Globale Risiken auf einen Blick.

London. (red) Das chronische Einkommensgefälle zwischen Arm und Reich verfügt über das größte Potenzial, im kommenden Jahrzehnt weltweit schwerwiegenden Schaden zu verursachen. Dies geht aus dem "Global Risk Report 2014" des Weltwirtschaftsforums (WEF) hervor, der eine Woche vor dem Jahrestreffen in Davos präsentiert wurde. Die Ungleichverteilung des Wohlstands und die damit wachsende Wahrscheinlichkeit von sozialen Unruhen führt bereits zum dritten Mal die Liste der wahrscheinlichsten Gefahren für die Welt an - ungeachtet der in vielen Ländern einsetzenden wirtschaftlichen Erholung.

Die Sorge vor steigenden Ungleichgewichten bei den Einkommen bezieht der Report zudem explizit nicht nur auf die Entwicklungsländer, sondern auch auf Europa und seine Krisenländer. Der Bericht konstatiert, dass die Generation derer, die gerade erwachsen werden und mit hoher Arbeitslosigkeit und prekären Beschäftigungsverhältnissen konfrontiert seien, wächst. Dass immer weniger Jobs mit Langzeitperspektiven verfügbar wären, behindere ihre Bestrebungen, sich eine Zukunft aufzubauen, und erhöhe infolge das Risiko von sozialen Unruhen. Gleichzeitig trage die Generation die Verantwortung, die alternde Gesellschaft zu unterstützen.

Diese Entwicklungen behindere aber neben der sozialen und politischen Stabilität auch die wirtschaftliche Entwicklung. Besonders schwerwiegend sei das Problem der Jugendarbeitslosigkeit mit mehr als 50 Prozent in Ländern wie Spanien oder Griechenland. "Jugendarbeitslosigkeit in einem solchen Ausmaß ist nicht allein eine Vergeudung menschlichen Kapitals, sondern droht auch, den gesamten wirtschaftlichen Fortschritt zu bremsen", heißt es in der WEF-Studie. Der Bericht schätzt, dass auch in Entwicklungsländern zwei Drittel der jungen Arbeitskräfte ihr wahres wirtschaftliches Potenzial aktuell nicht entfalten können.

Finanzkrise weiterhin Risiko


Als "Teufelskreis" bezeichnen die Verfasser den Umgang vieler Staaten mit der Finanzkrise.
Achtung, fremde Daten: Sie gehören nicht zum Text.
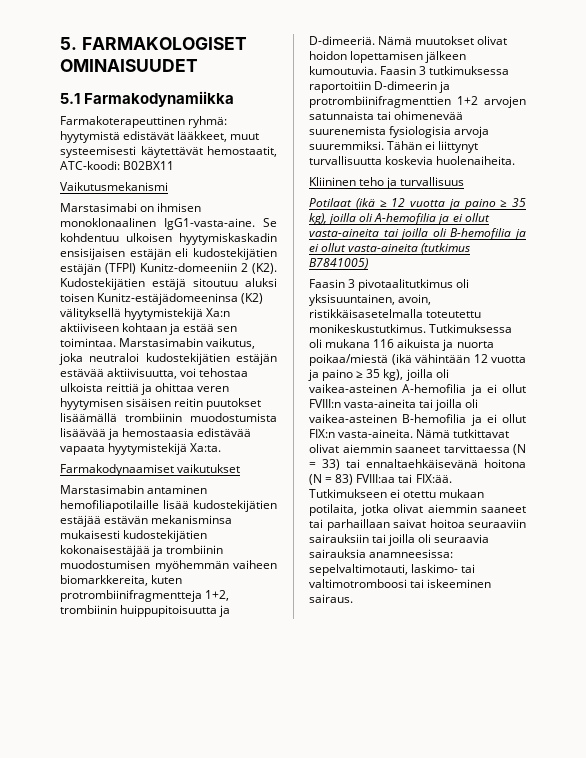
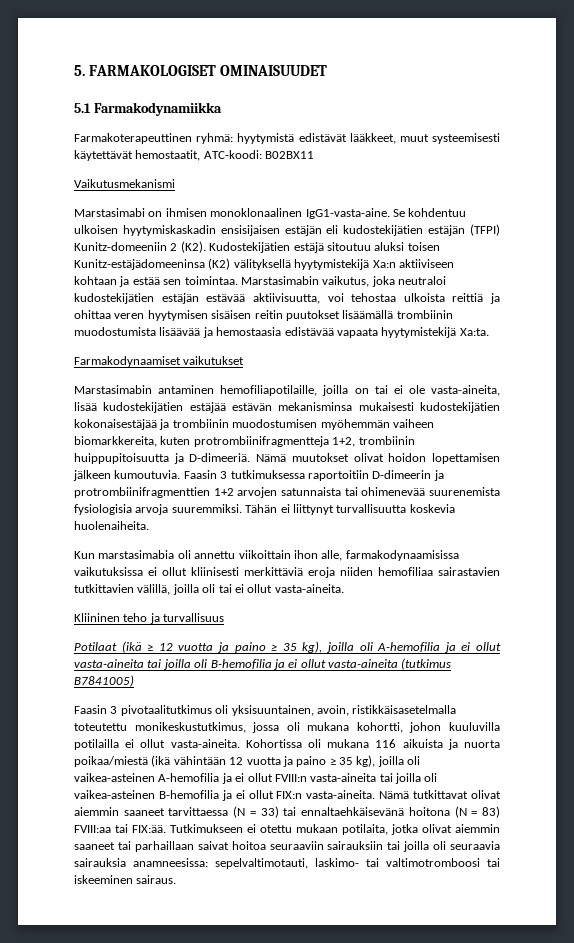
[60,500,159,512] hemofiliapotilaille -> [220,385,500,396] hemofiliapotilaille, joilla on tai ei ole vasta-aineita,
(516, 160) none -> [74,550,459,561] [74,567,500,578] [74,584,344,595] // Kun marstasimabia oli annettu viikoittain ihon alle, farmakodynaamisissa vaikutuksissa ei ollut kliinisesti merkittäviä eroja niiden hemofiliaa sairastavien tutkittavien välillä, joilla oli tai ei ollut vasta-aineita.
[309,324,513,333] monikeskustutkimus. Tutkimuksessa -> [134,722,500,733] [74,739,302,750] monikeskustutkimus, jossa oli mukana kohortti, johon kuuluvilla potilailla ei ollut vasta-aineita. Kohortissa

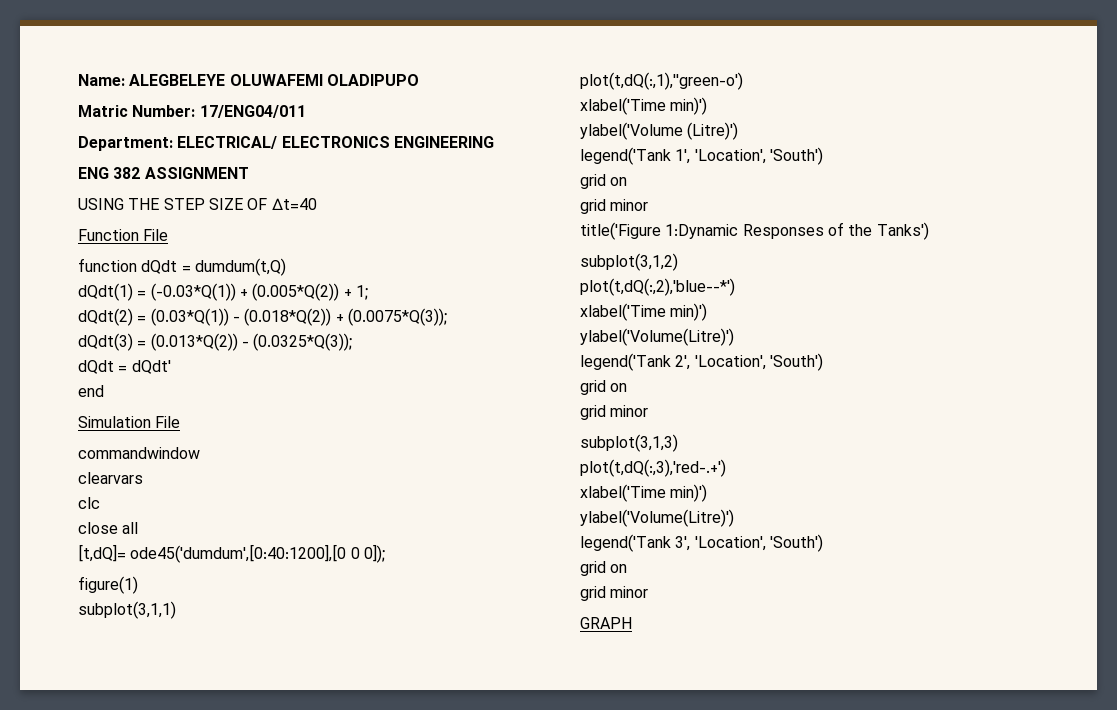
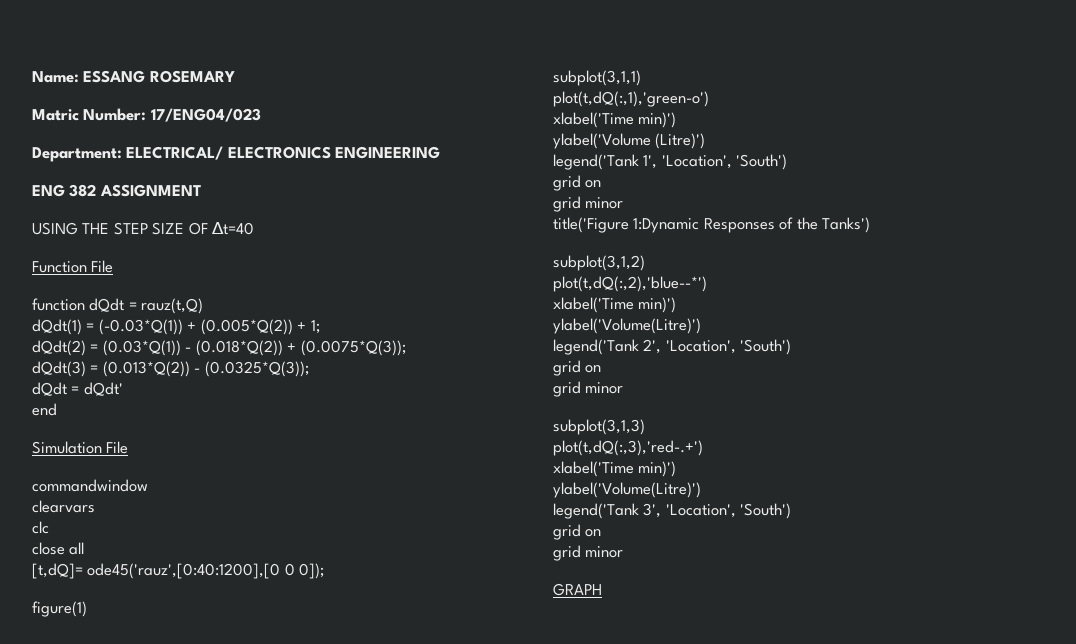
[129,74,419,86] ALEGBELEYE OLUWAFEMI OLADIPUPO -> [83,70,235,83] ESSANG ROSEMARY
[199,105,306,118] 17/ENG04/011 -> [150,108,261,122] 17/ENG04/023
[194,258,286,276] dumdum(t,Q) -> [141,298,204,314] rauz(t,Q)
[130,544,347,563] ode45('dumdum',[0:40:1200],[0 -> [87,563,281,579] ode45('rauz',[0:40:1200],[0
[580,72,743,90] plot(t,dQ(:,1),''green-o') -> [553,91,709,107] plot(t,dQ(:,1),'green-o')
Nach wie vor würden Regierungen mehr ausgeben als sie einnehmen. Die Differenz werde durch Staatsanleihen ausgeglichen, also durch das Borgen von immer mehr Geld bei privaten Investoren. "Die Angst, dass ein Land nicht mehr in der Lage ist, seine Schulden zu begleichen, kann rasch in eine fatale Spirale führen."

Als besonders gefährlich werden Staatsschulden der USA in Höhe von mehr als 100 Prozent des Bruttosozialprodukts sowie Japans mit mehr als 230 Prozent bezeichnet. In der Eurozone seien zwar die Staatsschulden weniger hoch, die Krisengefahr sei aber trotzdem enorm, weil einzelne Euro-Länder bei wirtschaftlichen Schwierigkeiten "nicht mehr die Option haben, durch eine Abwertung ihrer Währung die notwendigen fiskalen Anpassungen vorzunehmen".

Politiker und Wirtschaftsführer müssten den absehbaren Risiken entschlossener und konzertierter entgegenwirken als bisher, forderte WEF-Präsident Klaus Schwab. Der Bericht, für den mehr als 700 Experten in einer Vorschau auf die kommenden zehn Jahre 31 Risiken von weltweiter Bedeutung beleuchten, die im Eintrittsfall über ganze Länder und Industriezweige hinweg erheblichen ökonomischen Schaden anrichten könnten, soll in der kommenden Woche in Davos (22. bis 25. Jänner) erörtert werden. Daran nehmen mehr als 2500 Persönlichkeiten aus fast 100 Ländern teil - unter ihnen mehr als 40 Staats- und Regierungschefs.